TASK OBJECTIVE:
Report back every line of the entries that contains "number", exactly as written.

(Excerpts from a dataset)
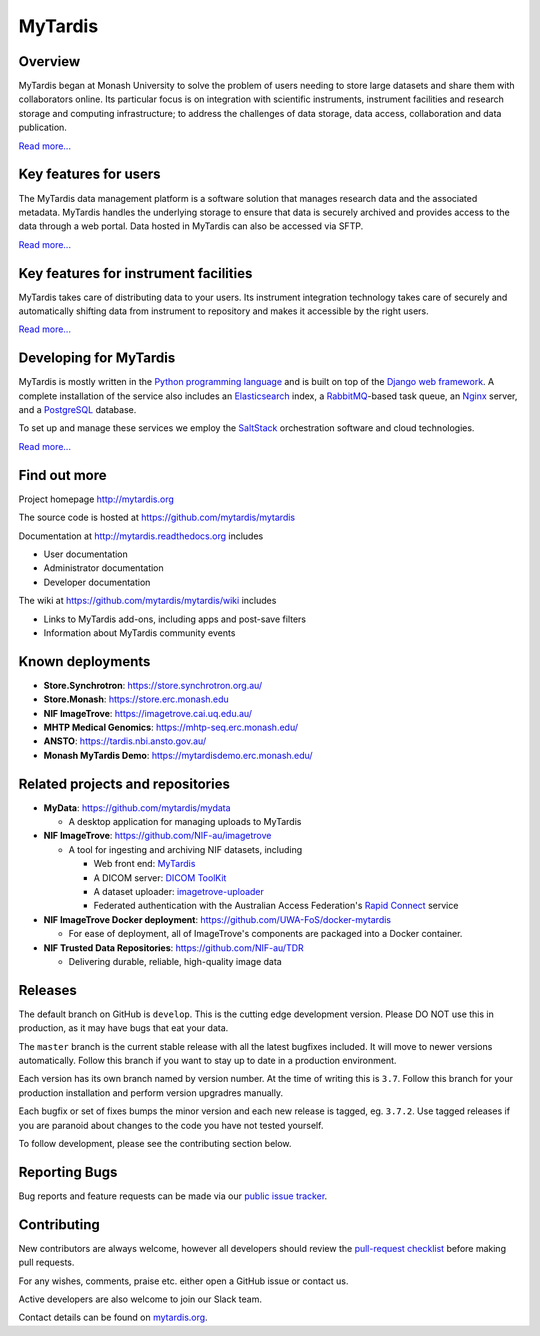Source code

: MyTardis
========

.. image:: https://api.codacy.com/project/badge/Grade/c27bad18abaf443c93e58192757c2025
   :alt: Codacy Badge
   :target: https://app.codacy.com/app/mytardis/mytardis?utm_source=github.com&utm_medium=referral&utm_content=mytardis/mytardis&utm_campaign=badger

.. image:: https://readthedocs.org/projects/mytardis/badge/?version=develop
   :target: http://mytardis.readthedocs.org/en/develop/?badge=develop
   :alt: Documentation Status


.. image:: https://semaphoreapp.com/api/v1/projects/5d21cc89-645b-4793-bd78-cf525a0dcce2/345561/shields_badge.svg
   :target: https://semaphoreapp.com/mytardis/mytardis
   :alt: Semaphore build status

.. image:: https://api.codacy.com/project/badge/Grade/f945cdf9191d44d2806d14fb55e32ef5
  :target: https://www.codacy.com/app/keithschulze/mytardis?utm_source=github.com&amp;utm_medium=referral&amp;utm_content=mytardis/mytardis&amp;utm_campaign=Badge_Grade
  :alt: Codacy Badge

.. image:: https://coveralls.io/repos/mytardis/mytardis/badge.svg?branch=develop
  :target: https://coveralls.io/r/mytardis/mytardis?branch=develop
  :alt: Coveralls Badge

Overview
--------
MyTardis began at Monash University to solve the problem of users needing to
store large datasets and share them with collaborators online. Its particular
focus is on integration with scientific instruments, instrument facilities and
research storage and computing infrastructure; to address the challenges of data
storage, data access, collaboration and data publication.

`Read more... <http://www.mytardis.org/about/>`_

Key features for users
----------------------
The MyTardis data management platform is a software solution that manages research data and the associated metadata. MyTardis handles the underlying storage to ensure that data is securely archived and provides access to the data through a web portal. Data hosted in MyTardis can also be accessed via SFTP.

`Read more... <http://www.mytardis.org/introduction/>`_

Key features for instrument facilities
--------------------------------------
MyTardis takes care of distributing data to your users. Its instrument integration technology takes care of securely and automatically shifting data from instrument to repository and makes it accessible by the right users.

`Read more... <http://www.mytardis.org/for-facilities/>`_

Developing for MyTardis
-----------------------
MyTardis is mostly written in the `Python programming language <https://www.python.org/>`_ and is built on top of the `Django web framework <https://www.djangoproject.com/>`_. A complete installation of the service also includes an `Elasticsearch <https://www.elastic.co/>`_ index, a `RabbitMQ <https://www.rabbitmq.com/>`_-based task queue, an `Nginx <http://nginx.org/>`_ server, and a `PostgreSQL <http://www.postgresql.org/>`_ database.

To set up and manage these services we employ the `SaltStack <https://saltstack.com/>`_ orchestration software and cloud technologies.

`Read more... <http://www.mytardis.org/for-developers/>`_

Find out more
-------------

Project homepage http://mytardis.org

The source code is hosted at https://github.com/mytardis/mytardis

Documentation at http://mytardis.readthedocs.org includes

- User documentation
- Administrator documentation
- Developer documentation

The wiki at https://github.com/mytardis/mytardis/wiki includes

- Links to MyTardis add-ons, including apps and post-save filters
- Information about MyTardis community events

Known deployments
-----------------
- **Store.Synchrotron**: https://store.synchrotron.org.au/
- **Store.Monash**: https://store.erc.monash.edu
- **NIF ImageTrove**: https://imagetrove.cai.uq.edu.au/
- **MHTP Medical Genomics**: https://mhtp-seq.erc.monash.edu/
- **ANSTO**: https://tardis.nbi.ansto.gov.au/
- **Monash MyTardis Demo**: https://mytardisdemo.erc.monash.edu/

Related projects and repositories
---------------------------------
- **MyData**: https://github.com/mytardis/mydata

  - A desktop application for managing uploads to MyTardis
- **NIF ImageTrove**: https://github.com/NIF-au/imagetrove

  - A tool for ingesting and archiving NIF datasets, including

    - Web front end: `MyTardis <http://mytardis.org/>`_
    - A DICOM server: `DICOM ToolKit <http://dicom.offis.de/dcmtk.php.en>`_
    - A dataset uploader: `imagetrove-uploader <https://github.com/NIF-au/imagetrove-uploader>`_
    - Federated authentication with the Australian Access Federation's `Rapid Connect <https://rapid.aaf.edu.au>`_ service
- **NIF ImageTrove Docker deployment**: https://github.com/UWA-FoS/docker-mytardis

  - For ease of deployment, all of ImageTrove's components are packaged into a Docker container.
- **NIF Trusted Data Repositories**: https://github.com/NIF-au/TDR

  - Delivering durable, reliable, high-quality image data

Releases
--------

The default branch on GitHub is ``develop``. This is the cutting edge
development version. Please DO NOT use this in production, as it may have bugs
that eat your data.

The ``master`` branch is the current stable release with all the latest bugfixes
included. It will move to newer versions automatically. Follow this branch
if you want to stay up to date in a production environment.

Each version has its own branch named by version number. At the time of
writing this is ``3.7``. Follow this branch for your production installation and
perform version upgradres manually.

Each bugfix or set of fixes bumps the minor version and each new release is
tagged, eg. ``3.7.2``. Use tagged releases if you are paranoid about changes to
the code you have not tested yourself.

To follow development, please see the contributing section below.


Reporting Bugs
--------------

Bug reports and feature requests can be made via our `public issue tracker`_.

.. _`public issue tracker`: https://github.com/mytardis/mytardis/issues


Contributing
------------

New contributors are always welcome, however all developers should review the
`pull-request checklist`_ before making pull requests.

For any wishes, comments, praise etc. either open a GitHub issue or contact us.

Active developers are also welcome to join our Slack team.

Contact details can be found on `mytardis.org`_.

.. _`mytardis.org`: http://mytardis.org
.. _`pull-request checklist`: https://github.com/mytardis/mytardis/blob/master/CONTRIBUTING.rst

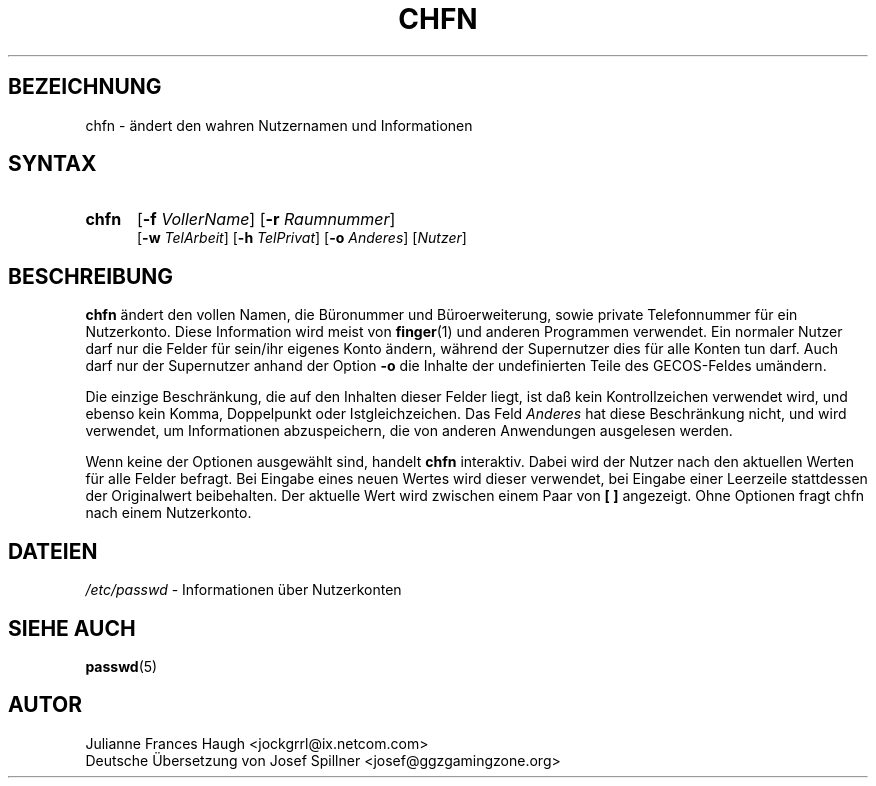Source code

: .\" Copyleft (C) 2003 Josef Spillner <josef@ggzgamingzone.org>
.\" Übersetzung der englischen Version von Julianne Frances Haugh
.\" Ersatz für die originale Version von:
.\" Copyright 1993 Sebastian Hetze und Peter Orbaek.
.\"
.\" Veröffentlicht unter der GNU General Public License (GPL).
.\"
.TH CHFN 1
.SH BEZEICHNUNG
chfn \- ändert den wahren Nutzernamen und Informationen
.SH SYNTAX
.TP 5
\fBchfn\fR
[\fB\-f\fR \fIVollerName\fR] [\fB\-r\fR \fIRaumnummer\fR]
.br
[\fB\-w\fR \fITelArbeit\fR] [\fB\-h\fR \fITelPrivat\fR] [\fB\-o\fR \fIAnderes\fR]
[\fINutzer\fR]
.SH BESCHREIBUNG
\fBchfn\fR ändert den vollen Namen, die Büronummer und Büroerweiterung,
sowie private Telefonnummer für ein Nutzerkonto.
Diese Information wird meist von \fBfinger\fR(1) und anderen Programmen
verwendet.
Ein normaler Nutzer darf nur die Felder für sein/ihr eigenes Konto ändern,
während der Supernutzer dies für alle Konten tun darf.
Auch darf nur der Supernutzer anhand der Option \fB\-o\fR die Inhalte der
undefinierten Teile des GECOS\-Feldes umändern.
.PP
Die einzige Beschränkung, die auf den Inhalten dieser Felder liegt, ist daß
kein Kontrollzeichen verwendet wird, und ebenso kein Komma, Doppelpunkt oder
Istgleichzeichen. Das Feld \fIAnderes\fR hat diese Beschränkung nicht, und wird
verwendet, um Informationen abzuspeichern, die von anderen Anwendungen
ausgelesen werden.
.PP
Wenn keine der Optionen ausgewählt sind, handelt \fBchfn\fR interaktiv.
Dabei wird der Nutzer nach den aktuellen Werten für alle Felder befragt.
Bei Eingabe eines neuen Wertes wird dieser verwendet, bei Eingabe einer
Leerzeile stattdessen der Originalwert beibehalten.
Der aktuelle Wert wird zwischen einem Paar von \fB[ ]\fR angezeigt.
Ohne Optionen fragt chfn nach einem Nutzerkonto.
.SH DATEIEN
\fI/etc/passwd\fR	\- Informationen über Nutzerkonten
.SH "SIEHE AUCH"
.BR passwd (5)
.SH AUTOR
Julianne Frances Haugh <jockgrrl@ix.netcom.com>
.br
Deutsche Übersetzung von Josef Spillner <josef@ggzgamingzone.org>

---

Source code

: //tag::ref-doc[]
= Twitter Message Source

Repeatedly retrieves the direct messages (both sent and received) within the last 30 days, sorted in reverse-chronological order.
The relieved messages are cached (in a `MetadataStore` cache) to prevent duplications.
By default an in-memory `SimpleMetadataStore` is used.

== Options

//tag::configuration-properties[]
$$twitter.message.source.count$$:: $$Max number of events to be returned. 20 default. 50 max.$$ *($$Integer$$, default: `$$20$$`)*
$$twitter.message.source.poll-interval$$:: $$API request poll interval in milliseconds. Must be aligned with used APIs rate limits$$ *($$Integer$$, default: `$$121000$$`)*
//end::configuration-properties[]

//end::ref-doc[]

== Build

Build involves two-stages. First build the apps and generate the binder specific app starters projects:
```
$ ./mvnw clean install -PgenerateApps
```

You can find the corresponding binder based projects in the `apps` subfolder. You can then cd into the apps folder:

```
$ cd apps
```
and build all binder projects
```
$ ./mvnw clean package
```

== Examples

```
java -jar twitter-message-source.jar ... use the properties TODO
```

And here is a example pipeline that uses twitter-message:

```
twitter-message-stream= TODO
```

...

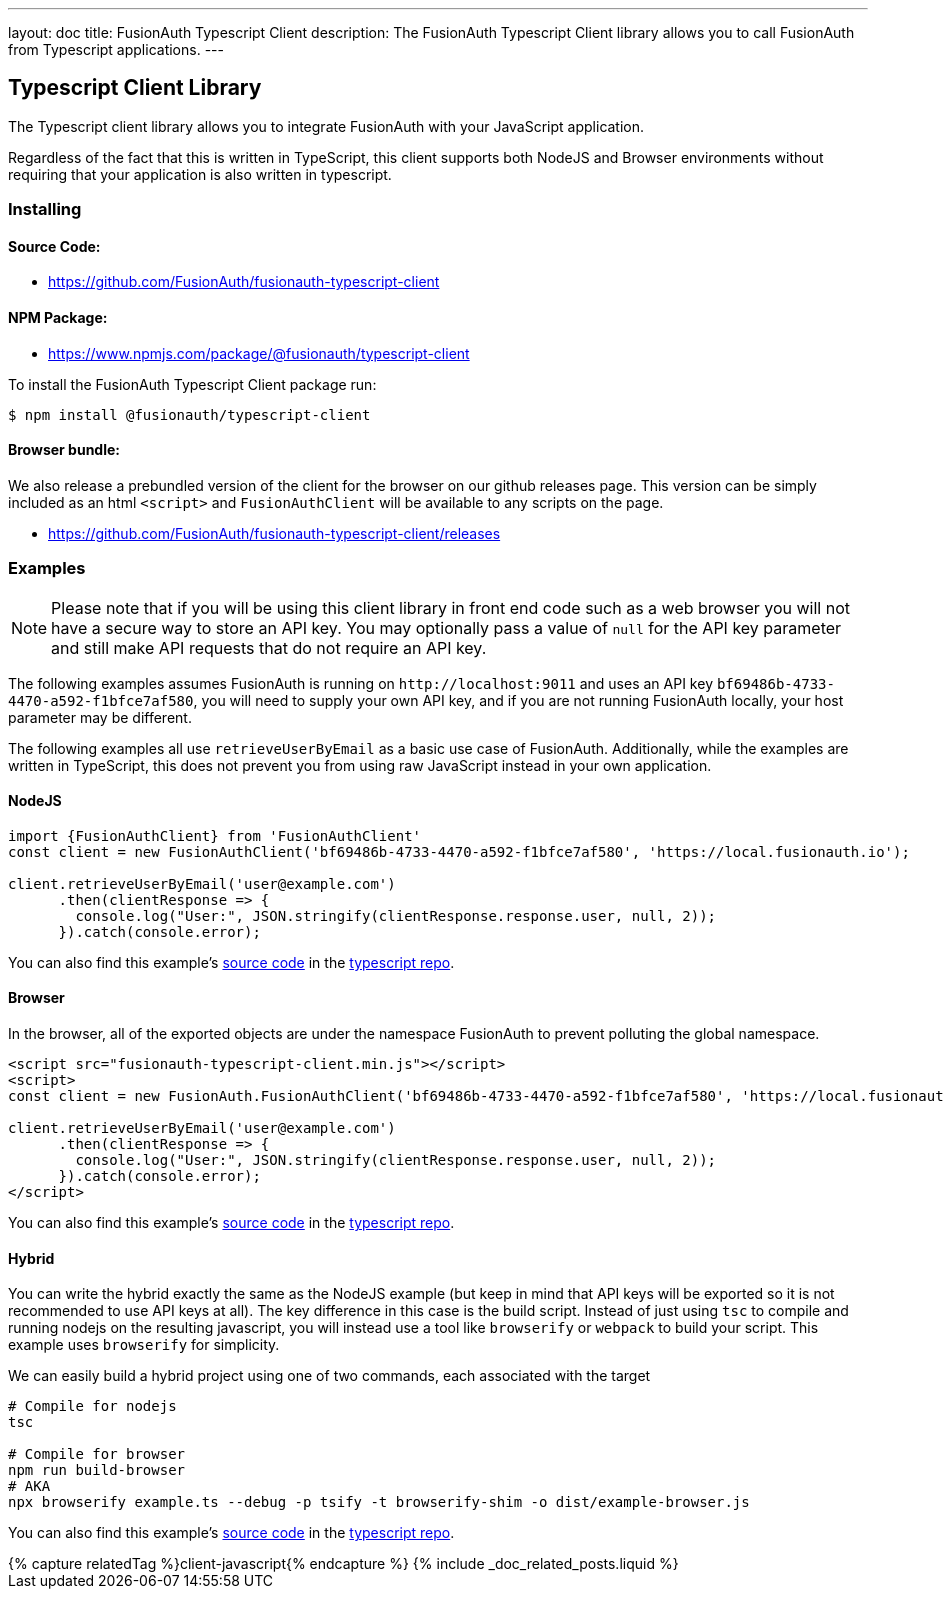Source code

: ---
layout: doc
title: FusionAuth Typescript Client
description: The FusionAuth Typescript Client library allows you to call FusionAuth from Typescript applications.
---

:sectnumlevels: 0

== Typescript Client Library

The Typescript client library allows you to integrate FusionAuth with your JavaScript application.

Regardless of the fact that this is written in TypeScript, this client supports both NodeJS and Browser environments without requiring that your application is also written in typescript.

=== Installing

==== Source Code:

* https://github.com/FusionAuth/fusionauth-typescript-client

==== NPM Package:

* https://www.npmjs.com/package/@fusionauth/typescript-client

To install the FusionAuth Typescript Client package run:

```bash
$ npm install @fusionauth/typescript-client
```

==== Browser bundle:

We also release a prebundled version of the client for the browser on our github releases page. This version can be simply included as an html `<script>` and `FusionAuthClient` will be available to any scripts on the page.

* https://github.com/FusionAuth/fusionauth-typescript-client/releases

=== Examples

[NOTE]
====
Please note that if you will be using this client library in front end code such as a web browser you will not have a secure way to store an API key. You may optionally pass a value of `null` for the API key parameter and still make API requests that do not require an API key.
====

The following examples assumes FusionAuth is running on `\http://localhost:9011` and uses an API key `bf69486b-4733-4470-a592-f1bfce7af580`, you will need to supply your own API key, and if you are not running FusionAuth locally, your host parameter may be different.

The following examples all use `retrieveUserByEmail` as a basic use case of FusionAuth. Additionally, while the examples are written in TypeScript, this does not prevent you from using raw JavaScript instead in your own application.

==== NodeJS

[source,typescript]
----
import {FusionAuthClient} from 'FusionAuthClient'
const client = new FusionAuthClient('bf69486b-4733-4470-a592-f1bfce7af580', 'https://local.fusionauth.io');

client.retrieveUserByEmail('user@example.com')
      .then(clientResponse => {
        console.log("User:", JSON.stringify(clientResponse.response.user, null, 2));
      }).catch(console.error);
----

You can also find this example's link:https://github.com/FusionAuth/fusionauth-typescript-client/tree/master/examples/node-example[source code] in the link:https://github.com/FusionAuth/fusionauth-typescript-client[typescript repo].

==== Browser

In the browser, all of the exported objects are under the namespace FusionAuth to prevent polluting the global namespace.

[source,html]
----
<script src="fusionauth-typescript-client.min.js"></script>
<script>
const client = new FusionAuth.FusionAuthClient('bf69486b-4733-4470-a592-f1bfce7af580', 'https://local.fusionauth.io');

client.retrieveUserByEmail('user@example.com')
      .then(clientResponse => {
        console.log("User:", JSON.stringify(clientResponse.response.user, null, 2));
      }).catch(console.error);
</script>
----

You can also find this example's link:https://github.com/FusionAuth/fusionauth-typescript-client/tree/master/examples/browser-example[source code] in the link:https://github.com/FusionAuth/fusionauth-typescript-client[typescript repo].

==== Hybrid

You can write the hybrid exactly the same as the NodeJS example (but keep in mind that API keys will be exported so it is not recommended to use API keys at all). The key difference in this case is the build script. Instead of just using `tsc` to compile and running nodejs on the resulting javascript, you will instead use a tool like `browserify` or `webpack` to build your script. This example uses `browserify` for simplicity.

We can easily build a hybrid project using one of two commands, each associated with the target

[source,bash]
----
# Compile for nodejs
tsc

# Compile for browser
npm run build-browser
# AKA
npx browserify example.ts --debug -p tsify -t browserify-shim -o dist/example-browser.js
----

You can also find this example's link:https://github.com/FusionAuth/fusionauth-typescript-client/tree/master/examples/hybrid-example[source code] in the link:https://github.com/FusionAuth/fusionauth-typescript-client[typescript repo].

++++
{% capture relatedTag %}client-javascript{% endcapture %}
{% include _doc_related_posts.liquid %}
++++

ANSWER:
Each version has its own branch named by version number. At the time of
$$twitter.message.source.count$$:: $$Max number of events to be returned. 20 default. 50 max.$$ *($$Integer$$, default: `$$20$$`)*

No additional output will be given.